At the same time it was necessary to begin transforming Eesti Pank into an actual regulator of the Estonian banking sector. At that time, settlements were performed through Moscow, the local Clearing Centre being subordinate to Moscow. In the first years, Eesti Pank was not yet able to regulate and inspect the operations of the local commercial banks.
The formation of reserves backing the kroon was commenced. After the recognition of Eesti Pank as the legal successor of the central bank of the Republic of Estonia, established in 1919 during the independence period, the government of Great Britain decided to return the gold that had belonged to the pre-war Eesti Pank to Estonia. The restoration of the membership of Eesti Pank in the Bank for International Settlements was accompanied by the restoration of its rights to the gold and other assets deposited there. Reserve felling areas from the State Forest Fund worth 150 million dollars were also included in the balance sheet of Eesti Pank as an additional foreign currency reserve (although the latter had more a moral and an emotional value for the general public than a practical one).

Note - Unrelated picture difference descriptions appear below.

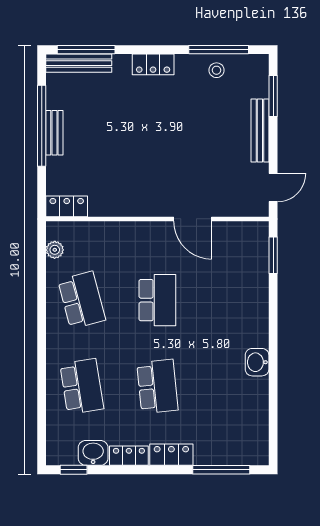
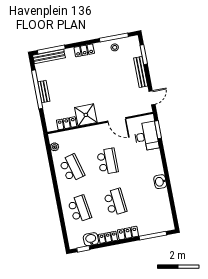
shower: (131, 197) -> (86, 115), added
locker: (67, 206) -> (67, 123), moved
desk: (246, 264) -> (146, 136), added

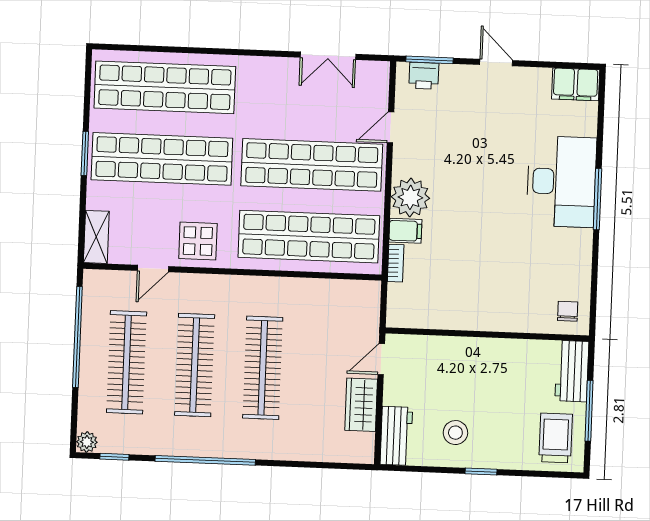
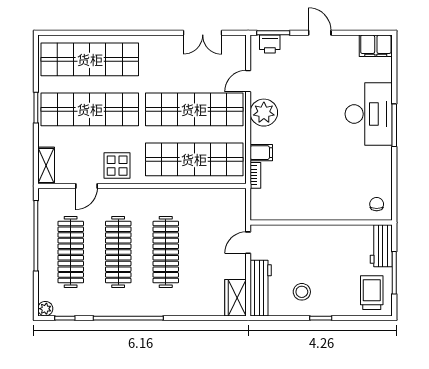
plant: (410, 197) -> (264, 113), moved
wardrobe: (361, 405) -> (235, 298), moved
workbench: (396, 436) -> (261, 288), width x1.38

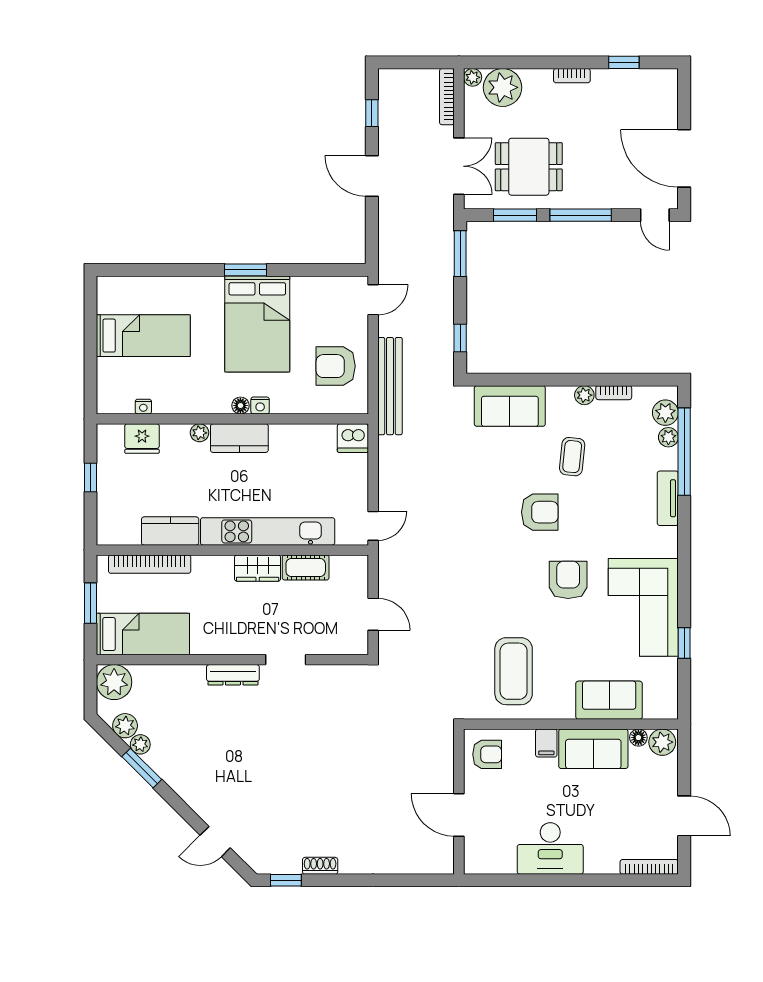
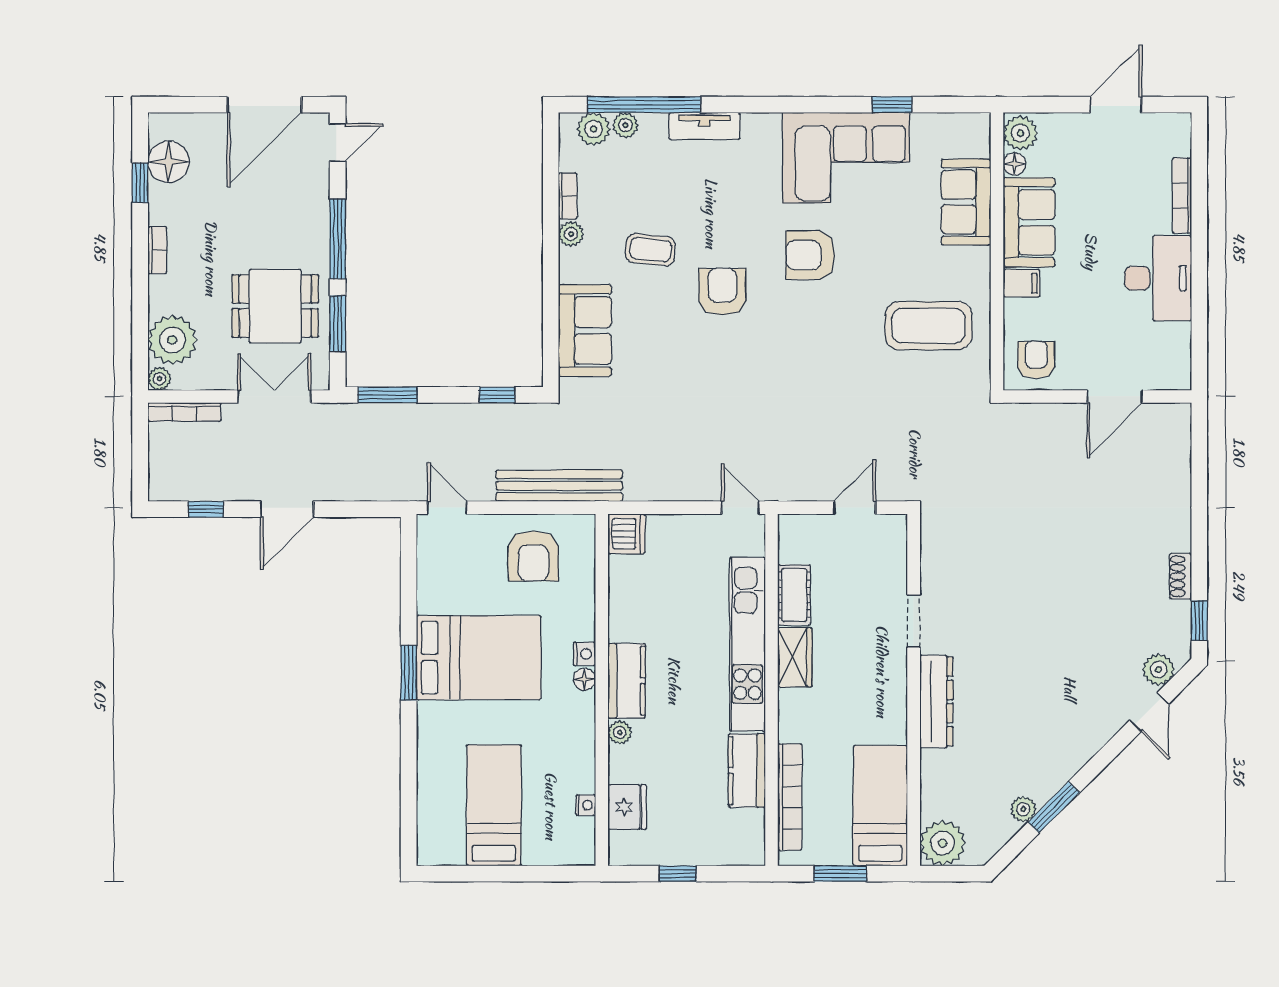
floor lamp: (640, 84) -> (169, 162), added
dining table: (529, 167) -> (275, 306), turned 90
dresser: (233, 675) -> (936, 702), width x1.37, depth x1.24
plant: (125, 726) -> (1158, 669), moved
bookcase: (649, 867) -> (1182, 196), moved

The new banknotes (the second kroon) reached Estonia in April 1992. The Estonian kroon was pegged to the German Deutschmark to ensure stability. The German Bundesbank was informed of this. The Estonian kroon was declared the sole legal tender in circulation and Eesti Pank the only regulator of monetary relations in Estonia. Within three days, 1500 rubles were exchanged to krooni for each resident natural person at the rate of 1 kroon = 10 rubles. Almost the entire amount of rubles in circulation in Estonia was exchanged to kroons at the same rate (deposits, money held by enterprises, etc.). The rate was considered under-priced by many opponents, but it actually corresponded to the market rate of that time. Time and the later course of events have indisputably proven the correctness of the choice made. All the laws and other legal acts planned for the beginning of the monetary reform came into effect. Eesti Pank began to publish daily exchange rates of the Estonian kroon against the most important foreign currencies.
With the introduction of the euro on 1 January 2011, the Bank of Estonia became a member of the Eurosystem or the system of Eurozone central banks that of that collectively set and implement the zone's monetary policy. Some of the functions of the bank were taken over by the European Central Bank. Other functions, as well as membership to the European System of Central Banks remained.